◆ **WHAT TO WORK ON**:
A - Decide whether each statement agrees with the pipeline text, answering yes or no and quoting the deciding words: (i) the CPU pipeline can be used directly; (ii) the programming book being read is Windows Via C/C++ by Jeffrey Richter; (iii) using OpenGL or DirectX means using the graphics pipeline.
B - In the pipeline text, which function does the programming book say can be used to make one?

◆ **PROVIDED TEXT**:
══════════════════════════════
I've heard this term frequently, and even googled it... although it doesn't make much sense to me. I understand its kind of like a set of processes in order, but what can I even use it for. In the programming book I am reading (Windows Via C/C++ by Jeffrey Richter), it says you can use CreateFile to make one, or other Win32 I/O functions. What would it have to do with files, or i/o? Anyway, just a question to set me to learn something new. Any answers are appreciated!
I've heard this term frequently, and even googled it... although it doesn't make much sense to me. I understand its kind of like a set of processes in order, but what can I even use it for.
"Pipeline" generally refers to one of two things:
* The CPU pipeline, which is used to implement instruction-level parallelism. You can't use it directly, as it's part of the internal implementation of the CPU. If you're writing Assembly, you can write pipeline-friendly code to maximize performance.
* The graphics pipeline, which refers basically to the order in which operations are performed with textures, polygons, etc. in the GPU. Whenever you use a graphics library like OpenGL or DirectX, you're using the graphics pipeline (either fixed or programmable).
══════════════════════════════
[Data entries]
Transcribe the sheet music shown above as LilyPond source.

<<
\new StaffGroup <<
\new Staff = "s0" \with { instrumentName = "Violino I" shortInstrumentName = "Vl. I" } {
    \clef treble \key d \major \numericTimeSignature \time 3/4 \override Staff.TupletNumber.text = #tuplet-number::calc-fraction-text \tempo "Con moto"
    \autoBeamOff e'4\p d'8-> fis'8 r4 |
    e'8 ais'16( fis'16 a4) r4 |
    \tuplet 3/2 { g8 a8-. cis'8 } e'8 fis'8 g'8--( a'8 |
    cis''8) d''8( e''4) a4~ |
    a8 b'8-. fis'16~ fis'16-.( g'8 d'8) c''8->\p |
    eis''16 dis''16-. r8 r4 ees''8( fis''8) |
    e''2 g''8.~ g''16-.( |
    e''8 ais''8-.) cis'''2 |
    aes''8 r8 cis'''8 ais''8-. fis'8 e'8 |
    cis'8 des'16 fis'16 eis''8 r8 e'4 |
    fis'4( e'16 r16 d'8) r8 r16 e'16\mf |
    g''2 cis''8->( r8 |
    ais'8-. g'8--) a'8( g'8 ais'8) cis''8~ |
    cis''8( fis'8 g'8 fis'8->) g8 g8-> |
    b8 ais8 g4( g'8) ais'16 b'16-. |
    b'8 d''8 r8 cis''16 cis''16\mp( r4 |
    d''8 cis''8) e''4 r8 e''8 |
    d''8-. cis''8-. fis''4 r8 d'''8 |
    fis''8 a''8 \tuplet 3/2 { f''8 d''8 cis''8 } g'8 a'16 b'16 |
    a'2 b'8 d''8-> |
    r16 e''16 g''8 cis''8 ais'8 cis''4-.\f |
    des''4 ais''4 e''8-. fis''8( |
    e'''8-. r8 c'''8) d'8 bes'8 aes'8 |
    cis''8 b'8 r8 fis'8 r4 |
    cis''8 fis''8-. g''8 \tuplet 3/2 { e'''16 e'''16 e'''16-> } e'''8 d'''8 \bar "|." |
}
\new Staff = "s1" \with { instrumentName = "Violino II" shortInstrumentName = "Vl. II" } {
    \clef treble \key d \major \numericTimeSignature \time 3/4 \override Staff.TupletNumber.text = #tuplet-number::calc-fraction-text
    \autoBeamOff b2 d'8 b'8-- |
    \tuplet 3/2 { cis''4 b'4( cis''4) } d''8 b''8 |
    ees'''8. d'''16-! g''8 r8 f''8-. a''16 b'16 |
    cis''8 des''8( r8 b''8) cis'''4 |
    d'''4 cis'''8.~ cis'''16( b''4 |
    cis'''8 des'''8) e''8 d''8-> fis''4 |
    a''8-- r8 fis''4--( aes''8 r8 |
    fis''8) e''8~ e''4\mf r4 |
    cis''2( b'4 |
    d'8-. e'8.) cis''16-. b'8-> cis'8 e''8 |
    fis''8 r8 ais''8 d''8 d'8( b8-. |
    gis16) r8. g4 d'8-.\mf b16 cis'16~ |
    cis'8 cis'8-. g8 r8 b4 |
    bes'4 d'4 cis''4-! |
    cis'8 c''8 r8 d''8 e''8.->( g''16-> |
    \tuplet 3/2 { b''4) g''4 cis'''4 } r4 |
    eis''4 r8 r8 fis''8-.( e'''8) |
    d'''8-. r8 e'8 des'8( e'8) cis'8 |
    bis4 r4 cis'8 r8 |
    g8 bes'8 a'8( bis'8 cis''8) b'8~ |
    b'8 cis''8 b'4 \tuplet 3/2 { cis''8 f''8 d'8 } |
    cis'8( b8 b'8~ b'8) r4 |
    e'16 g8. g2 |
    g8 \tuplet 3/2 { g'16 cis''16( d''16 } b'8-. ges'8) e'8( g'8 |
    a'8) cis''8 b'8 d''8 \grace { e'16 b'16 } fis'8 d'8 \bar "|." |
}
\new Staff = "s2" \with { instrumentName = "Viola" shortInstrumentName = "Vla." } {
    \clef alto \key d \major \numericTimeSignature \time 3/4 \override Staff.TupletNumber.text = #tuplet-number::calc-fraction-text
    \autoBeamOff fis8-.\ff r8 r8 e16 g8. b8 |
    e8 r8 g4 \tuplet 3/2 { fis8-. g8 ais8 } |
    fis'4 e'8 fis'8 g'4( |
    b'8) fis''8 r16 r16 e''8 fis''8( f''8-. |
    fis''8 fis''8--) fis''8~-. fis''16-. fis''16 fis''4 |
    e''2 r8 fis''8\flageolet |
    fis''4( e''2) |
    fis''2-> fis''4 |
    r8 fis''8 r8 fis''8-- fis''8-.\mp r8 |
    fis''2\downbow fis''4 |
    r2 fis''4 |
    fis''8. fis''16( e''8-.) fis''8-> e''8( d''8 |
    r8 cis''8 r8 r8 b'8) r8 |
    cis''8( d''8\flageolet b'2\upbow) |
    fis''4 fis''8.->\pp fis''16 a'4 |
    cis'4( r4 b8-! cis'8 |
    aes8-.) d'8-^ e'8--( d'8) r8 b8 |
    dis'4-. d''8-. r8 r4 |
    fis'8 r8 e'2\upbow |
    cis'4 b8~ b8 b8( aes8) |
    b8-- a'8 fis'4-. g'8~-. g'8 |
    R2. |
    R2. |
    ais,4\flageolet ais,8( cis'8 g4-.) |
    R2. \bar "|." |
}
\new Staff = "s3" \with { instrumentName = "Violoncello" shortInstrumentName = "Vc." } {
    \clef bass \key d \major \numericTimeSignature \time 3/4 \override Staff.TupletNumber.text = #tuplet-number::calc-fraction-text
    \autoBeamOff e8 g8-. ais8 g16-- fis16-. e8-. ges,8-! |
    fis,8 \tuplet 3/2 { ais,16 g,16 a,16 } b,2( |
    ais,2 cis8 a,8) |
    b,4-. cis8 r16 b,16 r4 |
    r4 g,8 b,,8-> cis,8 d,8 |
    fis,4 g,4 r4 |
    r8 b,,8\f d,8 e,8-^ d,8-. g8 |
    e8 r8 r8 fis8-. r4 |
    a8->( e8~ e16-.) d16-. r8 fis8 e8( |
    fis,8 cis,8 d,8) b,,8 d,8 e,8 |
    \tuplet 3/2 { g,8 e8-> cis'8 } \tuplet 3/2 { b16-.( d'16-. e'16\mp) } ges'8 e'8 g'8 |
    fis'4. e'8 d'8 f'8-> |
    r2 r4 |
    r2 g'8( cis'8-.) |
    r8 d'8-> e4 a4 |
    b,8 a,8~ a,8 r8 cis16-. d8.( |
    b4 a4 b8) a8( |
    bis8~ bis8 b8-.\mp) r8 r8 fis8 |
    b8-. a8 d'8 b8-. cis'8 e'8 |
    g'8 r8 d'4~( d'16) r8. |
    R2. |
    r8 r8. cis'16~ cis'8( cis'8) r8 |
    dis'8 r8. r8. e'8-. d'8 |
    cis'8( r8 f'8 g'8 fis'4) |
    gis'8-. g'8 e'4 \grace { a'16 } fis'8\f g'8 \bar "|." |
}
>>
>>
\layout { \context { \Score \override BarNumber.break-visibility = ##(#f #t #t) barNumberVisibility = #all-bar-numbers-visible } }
══════════════════════════════
◆ **ACTIVITY ANSWERS**:
A -
(i) No: "You can't use it directly, as it's part of the internal implementation of the CPU."
(ii) Yes: "(Windows Via C/C++ by Jeffrey Richter)"
(iii) Yes: "Whenever you use a graphics library like OpenGL or DirectX, you're using the graphics pipeline"

B - CreateFile, or other Win32 I/O functions.